» Énoncé des exercices
**1)** Pouvez-vous imprimer le passage du texte sur Lao She qui va de « Réflexion qui » jusqu'à « ces mêmes raisons. » inclus ?
**2)** Pourriez-vous poursuivre le texte sur Lao She à la suite de sa dernière phrase ?
──────── Texte à étudier ────────
Lao She restitue avec authenticité la culture des hutongs,
les relations de voisinage et les scènes de la vie quotidienne
pékinoise. Dans la nouvelle « Les Petits Pains Chauds » (《热包子》),
on voit combien les familles étaient proches les unes des
autres, chacun connaissant tout ce qui se passait chez les
voisins. Ayant elle-même vécu dans un hutong jusqu’à la fin de
ses études secondaires, ces descriptions lui ont rappelé de
nombreux souvenirs : les soirées d’été où, après le dîner, les
voisins sortaient des bancs pour s’asseoir ensemble devant une
porte ou l’autre, discuter, se rafraîchir et, parfois, jouer aux
cartes. En y repensant aujourd’hui, elle se demande de quoi les
adultes pouvaient bien parler ainsi chaque jour…
Dans le même
ordre d’idées, elle a également été frappée par les
expressions dialectales qui sont intégrées dans les
récits, des expressions qu’elle connaissait sans savoir comment
les écrire. Par exemple, dans « La Philosophie de Lao Zhang »,
elle a trouvé l’expression dialectale ziyao «自要»
(équivalent de zhiyao «只要»,
« pour autant que »). Bien que connaissant l’expression depuis
toujours, c’était la première fois qu’elle la voyait écrite.
Réflexion qui
entraîne des réactions croisées parmi les membres du club
originaires de provinces différentes.
Dans la saison
2, épisode 5 de Lire sur une île, Cheng Yongxin, Zhu Yong
et l’écrivain
A Lai (阿来)
en discutent, Zhu Yong soulignant l’utilisation du dialecte
pékinois dans les œuvres de Lao She, ainsi que sa capacité à
capturer la vie sociale et quotidienne de Pékin.
Aujourd’hui,
la littérature dialectale gagne progressivement en popularité en
Chine, pour ces mêmes raisons.
Ø
Zh.
Guochuan,
pour sa part,
avait lu en chinois huit des nouvelles du recueil de traductions
en français, dans une édition trouvée à la Bulac.
Elle a trouvé
l’histoire des « Lunettes » particulièrement cruelle, dans une
sorte d’inexorable descente aux enfers rappelant celle du
« Pousse-pousse » [ou du « Croissant de lune »]. Dans « La
Chenille » et dans « Li le noir et Li le blanc », elle a été
frappée par la précision des détails dans la description des
personnages, même secondaires, tel ce tireur de pousse, dans
« Li le noir et Li le blanc », qui avait pour seul défaut une
cicatrice sur le crâne parce qu’il avait reçu un coup de sabot
d’un cheval quand il était enfant. Et dans cette même nouvelle,
elle a par ailleurs noté la satire sociale d’une époque en
pleine mutation, où le tireur de pousse est condamné par la
construction du tramway, avec une réaction de rejet de la
nouveauté.
──────── Données fournies ────────
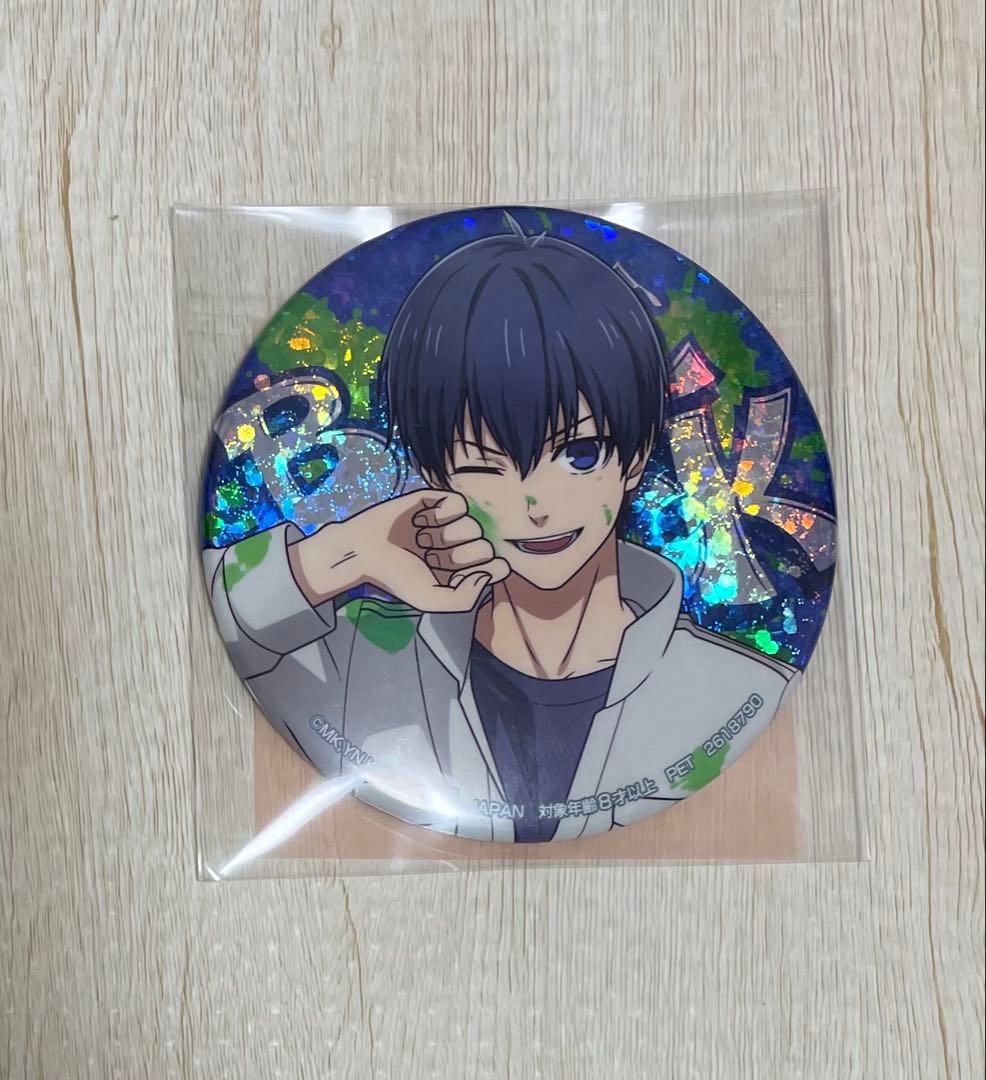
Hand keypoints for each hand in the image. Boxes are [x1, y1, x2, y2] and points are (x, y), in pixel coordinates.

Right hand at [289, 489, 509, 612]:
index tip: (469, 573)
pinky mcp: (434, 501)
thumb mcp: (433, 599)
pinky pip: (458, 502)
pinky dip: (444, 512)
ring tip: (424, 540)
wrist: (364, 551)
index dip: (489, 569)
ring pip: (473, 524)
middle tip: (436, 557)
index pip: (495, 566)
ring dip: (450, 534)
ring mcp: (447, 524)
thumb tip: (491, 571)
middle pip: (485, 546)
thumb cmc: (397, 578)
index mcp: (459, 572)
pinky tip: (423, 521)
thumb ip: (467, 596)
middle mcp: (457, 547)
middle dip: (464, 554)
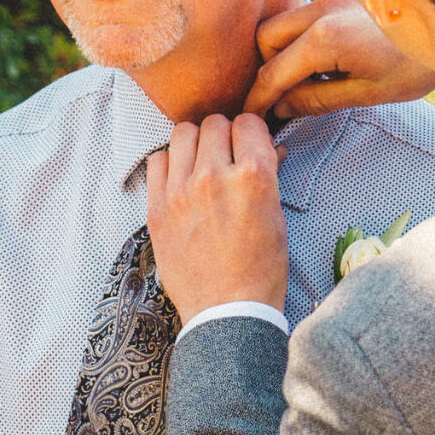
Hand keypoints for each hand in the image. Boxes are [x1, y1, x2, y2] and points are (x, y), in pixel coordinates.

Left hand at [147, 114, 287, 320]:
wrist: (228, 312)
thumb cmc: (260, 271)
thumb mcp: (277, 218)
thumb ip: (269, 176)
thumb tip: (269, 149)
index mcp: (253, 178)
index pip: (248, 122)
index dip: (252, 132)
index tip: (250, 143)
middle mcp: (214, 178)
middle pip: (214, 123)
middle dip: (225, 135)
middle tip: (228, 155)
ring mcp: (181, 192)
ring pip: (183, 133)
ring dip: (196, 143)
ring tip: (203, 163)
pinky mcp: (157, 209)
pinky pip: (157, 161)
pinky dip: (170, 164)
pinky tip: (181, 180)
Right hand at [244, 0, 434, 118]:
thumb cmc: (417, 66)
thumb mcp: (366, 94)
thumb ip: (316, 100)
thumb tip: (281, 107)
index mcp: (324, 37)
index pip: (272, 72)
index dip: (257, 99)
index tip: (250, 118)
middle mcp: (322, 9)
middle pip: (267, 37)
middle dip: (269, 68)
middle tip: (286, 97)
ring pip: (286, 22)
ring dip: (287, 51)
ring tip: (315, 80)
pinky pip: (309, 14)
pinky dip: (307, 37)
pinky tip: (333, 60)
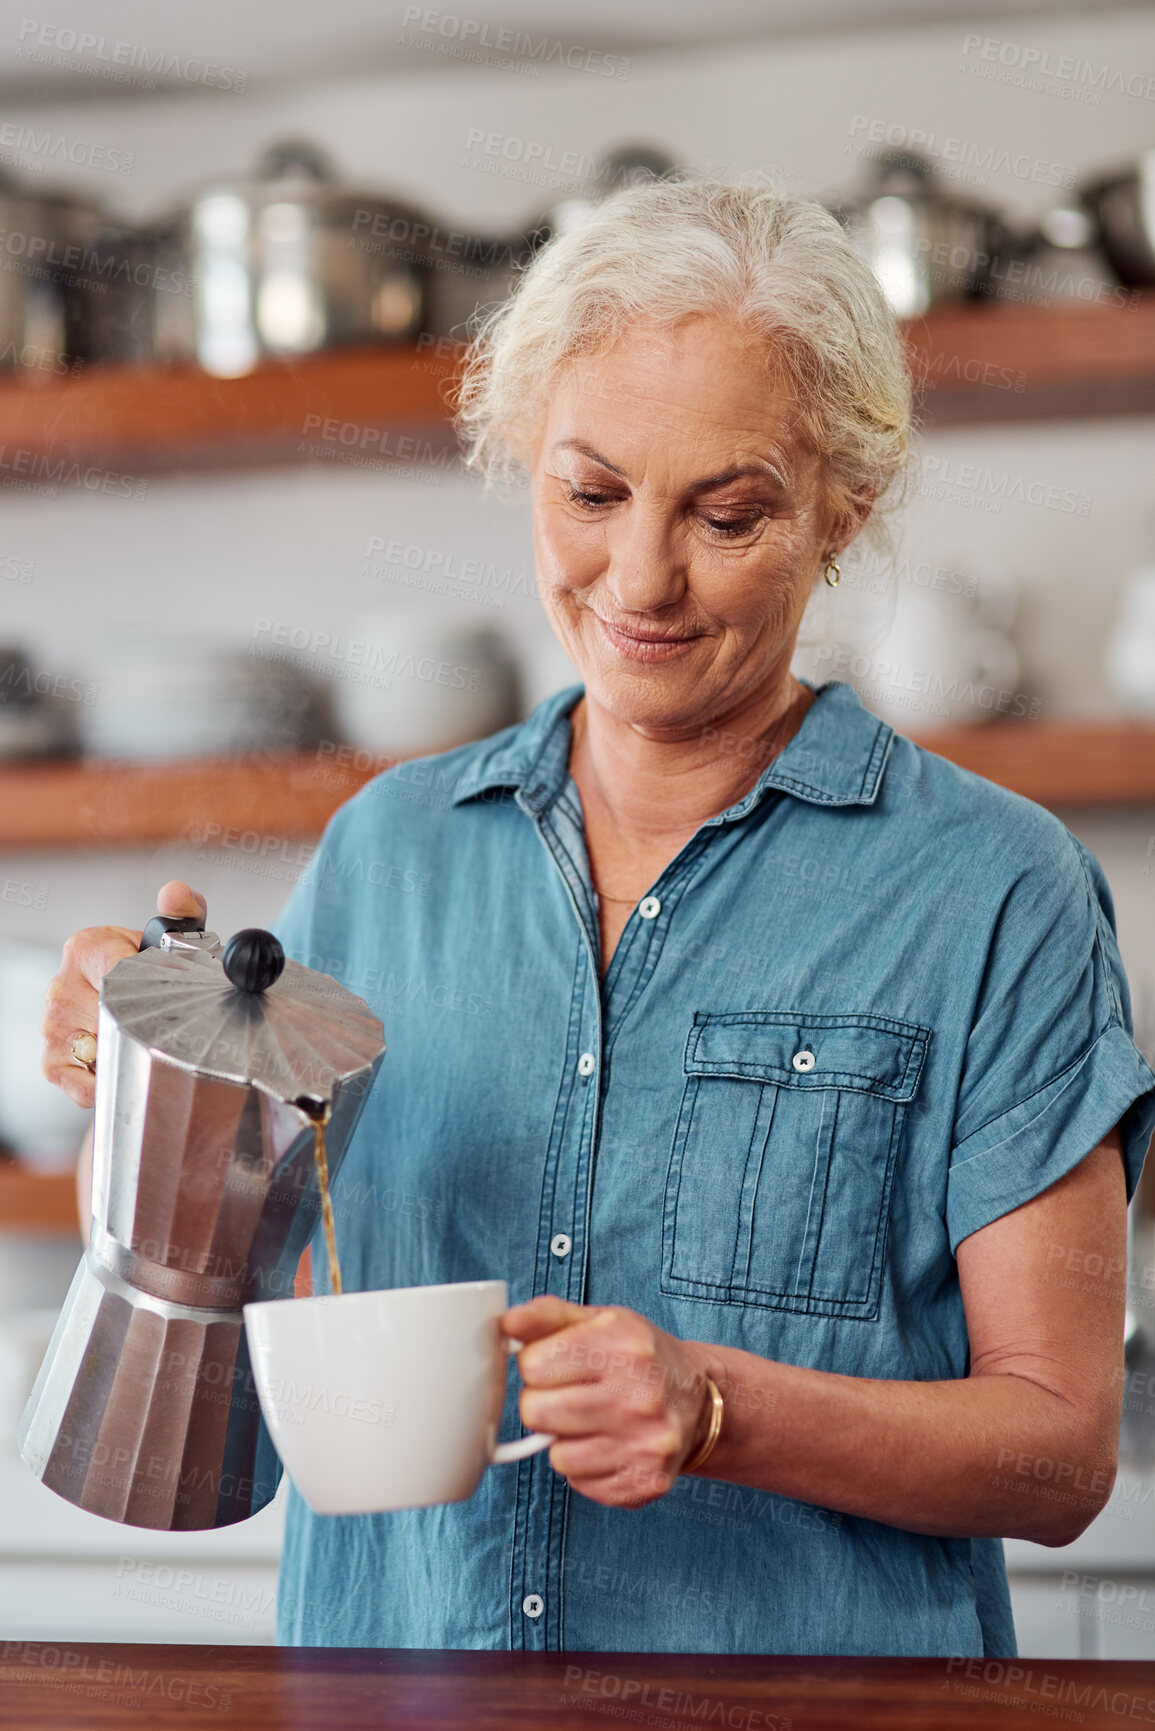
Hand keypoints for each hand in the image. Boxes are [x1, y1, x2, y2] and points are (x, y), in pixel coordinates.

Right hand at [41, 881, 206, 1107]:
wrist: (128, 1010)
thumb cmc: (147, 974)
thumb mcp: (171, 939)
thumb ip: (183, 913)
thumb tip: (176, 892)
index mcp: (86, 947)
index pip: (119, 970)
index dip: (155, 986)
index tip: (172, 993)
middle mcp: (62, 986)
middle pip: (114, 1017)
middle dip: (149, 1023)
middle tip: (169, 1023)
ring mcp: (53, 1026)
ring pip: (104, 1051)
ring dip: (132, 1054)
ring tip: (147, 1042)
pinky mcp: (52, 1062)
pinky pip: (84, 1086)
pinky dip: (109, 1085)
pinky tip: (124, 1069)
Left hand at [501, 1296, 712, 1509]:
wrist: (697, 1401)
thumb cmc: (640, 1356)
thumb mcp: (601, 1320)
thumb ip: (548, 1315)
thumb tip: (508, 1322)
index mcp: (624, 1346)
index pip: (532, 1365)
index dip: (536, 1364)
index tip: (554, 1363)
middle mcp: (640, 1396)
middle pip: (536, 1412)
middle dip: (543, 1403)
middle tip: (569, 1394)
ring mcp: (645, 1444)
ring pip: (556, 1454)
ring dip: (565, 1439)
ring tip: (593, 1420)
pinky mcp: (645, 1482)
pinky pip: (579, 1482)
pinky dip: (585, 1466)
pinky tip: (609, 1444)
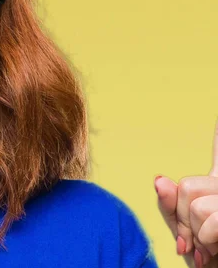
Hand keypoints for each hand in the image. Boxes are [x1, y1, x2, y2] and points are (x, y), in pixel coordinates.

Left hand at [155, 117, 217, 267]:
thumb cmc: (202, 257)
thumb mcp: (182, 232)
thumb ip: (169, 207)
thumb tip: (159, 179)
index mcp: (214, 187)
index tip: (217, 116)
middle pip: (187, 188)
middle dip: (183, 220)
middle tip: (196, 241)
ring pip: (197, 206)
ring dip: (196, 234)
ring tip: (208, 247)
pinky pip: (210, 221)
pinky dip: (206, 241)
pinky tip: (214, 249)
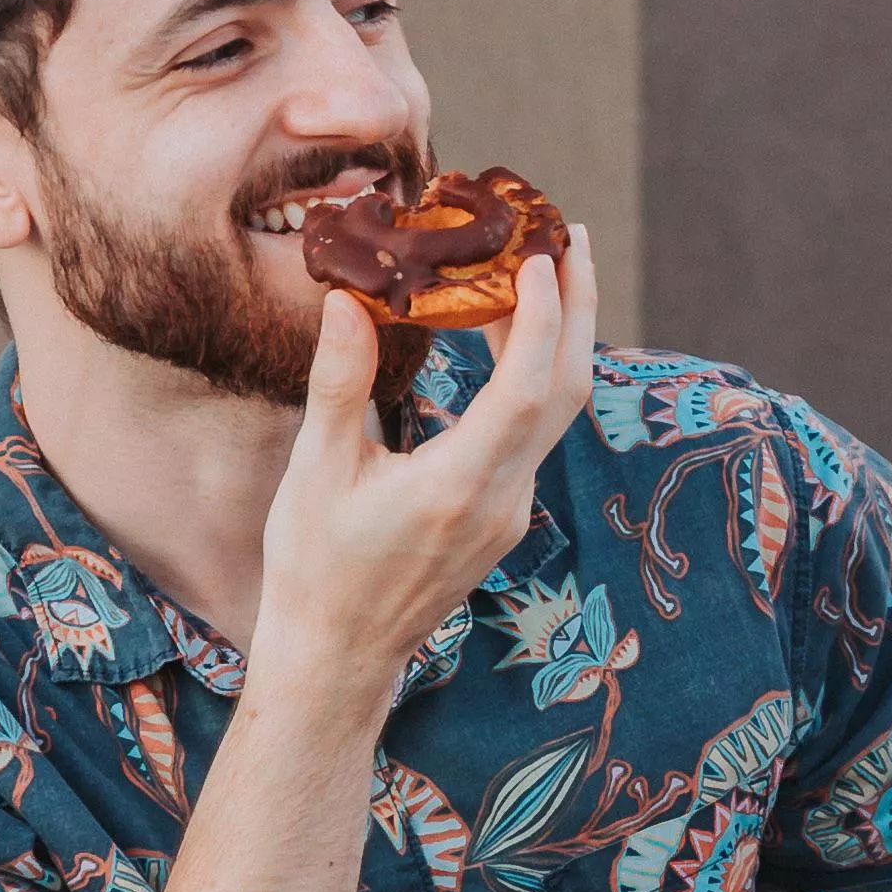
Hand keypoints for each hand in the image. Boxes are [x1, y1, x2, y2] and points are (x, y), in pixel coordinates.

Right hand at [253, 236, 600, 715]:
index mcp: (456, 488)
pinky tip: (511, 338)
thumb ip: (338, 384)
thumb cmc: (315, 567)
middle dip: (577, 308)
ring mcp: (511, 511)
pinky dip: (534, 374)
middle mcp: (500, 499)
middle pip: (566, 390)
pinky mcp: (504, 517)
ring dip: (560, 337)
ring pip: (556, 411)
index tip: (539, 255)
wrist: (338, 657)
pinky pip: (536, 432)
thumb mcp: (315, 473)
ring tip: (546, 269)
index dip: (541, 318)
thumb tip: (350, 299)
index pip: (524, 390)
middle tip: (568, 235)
────────
» Corrigé des activités
**1)**
Réflexion qui
entraîne des réactions croisées parmi les membres du club
originaires de provinces différentes.
Dans la saison
2, épisode 5 de Lire sur une île, Cheng Yongxin, Zhu Yong
et l’écrivain
A Lai (阿来)
en discutent, Zhu Yong soulignant l’utilisation du dialecte
pékinois dans les œuvres de Lao She, ainsi que sa capacité à
capturer la vie sociale et quotidienne de Pékin.
Aujourd’hui,
la littérature dialectale gagne progressivement en popularité en
Chine, pour ces mêmes raisons.

**2)**
Dans
« L’ordonnance », la satire sociale s’attaque aux mentalités qui
distinguent trois catégories de personnes dans la population, en
fonction des vêtements qu’ils portent, mentalités se traduisant
chez les policiers par une différence de traitement aux postes
de contrôle, ce qui lui a semblé pouvoir se traduire en termes
de censure… Dans cette même nouvelle, elle a bien aimé le
personnage de l’auteur. Et pour reprendre l’histoire de
« L’homme qui ne mentait jamais », elle a compris que l’enfant
est vraiment malade, mais que son père est trop imbu de ses
propres problèmes pour y faire attention.
[mais toute la
subtilité de la nouvelle est de laisser planer le doute sur la
réalité du mal de ventre de l’enfant, qui entraîne un doute à la
fois sur l’attitude du père et sur la déontologie du médecin,
voire ses capacités, en illustration de la formule initiale :
pas de civilisation sans mensonge.]
Pour rebondir
sur la question des expressions dialectales, elle a trouvé, au
début de la nouvelle « Notice nécrologique », un terme original,
volontairement énigmatique, utilisé par Lao She pour désigner
les soldats japonais qui sont au cœur de cette nouvelle : ces
crevettes de … (xxx
虾仁)
, comme on dit « ces abrutis de… ».
Enfin, elle a
trouvé un film récent inspiré du « Nouvel Émile ». Il est
intitulé « Zhua
Wawa »
(《抓娃娃》),
mais le scénario est différent : un homme d’affaires riche est
inquiet de voir que son fils aîné est trop gâté pour pouvoir lui
succéder ; il se tourne alors vers son deuxième fils, né de sa
deuxième épouse, et décide de lui faire mener une vie spartiate
et de l’élever dans la pauvreté pour lui inculquer les qualités
requises pour en faire un digne successeur.
|
Zhua Wawa |
|
[en anglais
« Successor », coréalisé/écrit par
Yan Fei et Peng Damo (闫非、彭大魔),
avec Shen Teng (沈腾)
et l’actrice Ma Li (马丽)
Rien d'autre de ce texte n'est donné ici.